Text segment
----

The challenges ahead
Undeniably a similar sentiment will be felt by South Koreans as they elect their next president in two weeks, ending months of political crisis that have engulfed the country and dominated news headlines. However, the end of one nightmare might be the beginning of another as Korea’s next president will have to contend with the most challenging strategic and foreign policy environment in the nation’s history.
The most obvious challenge is the nuclear and missile threat posed by North Korea, which is likely only to get worse with a new administration in Seoul. Indeed, our research has compiled a correlational database of North Korean provocations and South Korean elections. We have found that under Kim Jong-un, the North carries out provocations within an average “provocation window” of seven days of South Korean elections (that is, plus or minus seven days around the South Korean election date). By comparison, under Kim Jong-il, the average provocation window was eleven weeks. So whoever is elected on May 9, it will probably be in the context of more North Korean belligerence.
The next administration will face this North Korean threat, moreover, in the context of a relationship with the United States that has decayed over the previous six months. The Trump administration has sent a steady stream of high-level officials to Korea, including Defense Secretary James Mattis, Secretary of State Rex Tillerson, and Vice-president Mike Pence, in order to signal the continued strength of the U.S.-ROK alliance in a period of political turmoil in the South. However, the fact is that turmoil has hindered any forward progress in the alliance’s ability to deter the North Korean threat because U.S. interlocutors in Seoul will no longer be in position more than a few more weeks. And then the Trump administration will need to become acquainted with a whole new team of people with whom they have not discussed strategy or policy regarding the current crisis.
This stasis in U.S.-ROK relations is compounded by the downturn in ROK relations with Japan. The erection of a new statue in Busan led to the recalling of the Japanese ambassador and claims in the Abe government that Korea was violating the spirit of the just-inked comfort women pact.
And if the burgeoning North Korea threat, the stalled U.S.-ROK alliance, and the crippled Korea-Japan relationship were not enough, the next Korean president will face all of these challenges at the same time that China is stepping on the nation’s neck with unprecedented economic pressure over the Thaad deployment in Korea, and with no signs of letting up.
All of this translates into the most challenging strategic environment for any Korean president in history. Moreover, he will face this without a proper period of planning and transition, instead taking office the day after the election. So how does one circumnavigate all of these concerns? Four things come to mind.

----

Listed entries
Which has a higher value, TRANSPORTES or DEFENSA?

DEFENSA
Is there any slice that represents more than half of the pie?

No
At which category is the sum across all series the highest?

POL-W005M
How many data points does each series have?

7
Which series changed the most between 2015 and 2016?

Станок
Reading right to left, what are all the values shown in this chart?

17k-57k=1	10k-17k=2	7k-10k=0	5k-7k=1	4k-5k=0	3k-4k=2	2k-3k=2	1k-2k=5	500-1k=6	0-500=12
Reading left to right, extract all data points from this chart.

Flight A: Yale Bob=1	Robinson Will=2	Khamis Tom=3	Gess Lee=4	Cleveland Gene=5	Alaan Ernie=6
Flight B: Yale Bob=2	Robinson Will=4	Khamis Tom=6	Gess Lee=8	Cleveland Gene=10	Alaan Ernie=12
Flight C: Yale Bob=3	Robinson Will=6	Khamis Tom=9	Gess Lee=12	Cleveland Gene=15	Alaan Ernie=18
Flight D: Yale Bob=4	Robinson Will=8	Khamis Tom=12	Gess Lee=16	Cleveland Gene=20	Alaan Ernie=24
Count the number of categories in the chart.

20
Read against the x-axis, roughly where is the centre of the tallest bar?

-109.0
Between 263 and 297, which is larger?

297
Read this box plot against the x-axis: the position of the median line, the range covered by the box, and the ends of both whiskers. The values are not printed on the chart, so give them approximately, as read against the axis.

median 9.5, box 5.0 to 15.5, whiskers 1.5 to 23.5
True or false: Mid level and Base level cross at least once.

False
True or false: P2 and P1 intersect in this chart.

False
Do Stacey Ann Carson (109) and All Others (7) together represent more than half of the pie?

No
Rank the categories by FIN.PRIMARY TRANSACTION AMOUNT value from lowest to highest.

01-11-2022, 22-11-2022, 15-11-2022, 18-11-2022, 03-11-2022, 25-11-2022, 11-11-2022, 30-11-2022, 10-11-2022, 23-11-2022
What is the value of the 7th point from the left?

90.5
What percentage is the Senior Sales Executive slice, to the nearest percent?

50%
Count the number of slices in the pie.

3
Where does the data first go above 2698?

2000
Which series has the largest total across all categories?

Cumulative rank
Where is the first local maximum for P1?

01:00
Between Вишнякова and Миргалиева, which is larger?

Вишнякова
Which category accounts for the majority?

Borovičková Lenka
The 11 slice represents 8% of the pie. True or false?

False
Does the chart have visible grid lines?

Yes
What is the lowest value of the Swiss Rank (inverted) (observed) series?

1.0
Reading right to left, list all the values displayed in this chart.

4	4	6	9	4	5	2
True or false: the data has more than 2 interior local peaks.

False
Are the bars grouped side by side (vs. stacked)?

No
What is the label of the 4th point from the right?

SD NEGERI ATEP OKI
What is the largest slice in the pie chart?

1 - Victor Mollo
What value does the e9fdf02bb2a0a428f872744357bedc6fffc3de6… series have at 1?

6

----

Exercise instructions
• 1. From the passage on South Korea's next president, list the high-level officials the Trump administration sent to Korea, with the title the passage gives each one.
• 2. Please print the part of the passage on South Korea's next president between "All of this" and "come to mind.", inclusive.

Replies
• 1.
Defense Secretary James Mattis
Secretary of State Rex Tillerson
Vice-president Mike Pence

• 2.
All of this translates into the most challenging strategic environment for any Korean president in history. Moreover, he will face this without a proper period of planning and transition, instead taking office the day after the election. So how does one circumnavigate all of these concerns? Four things come to mind.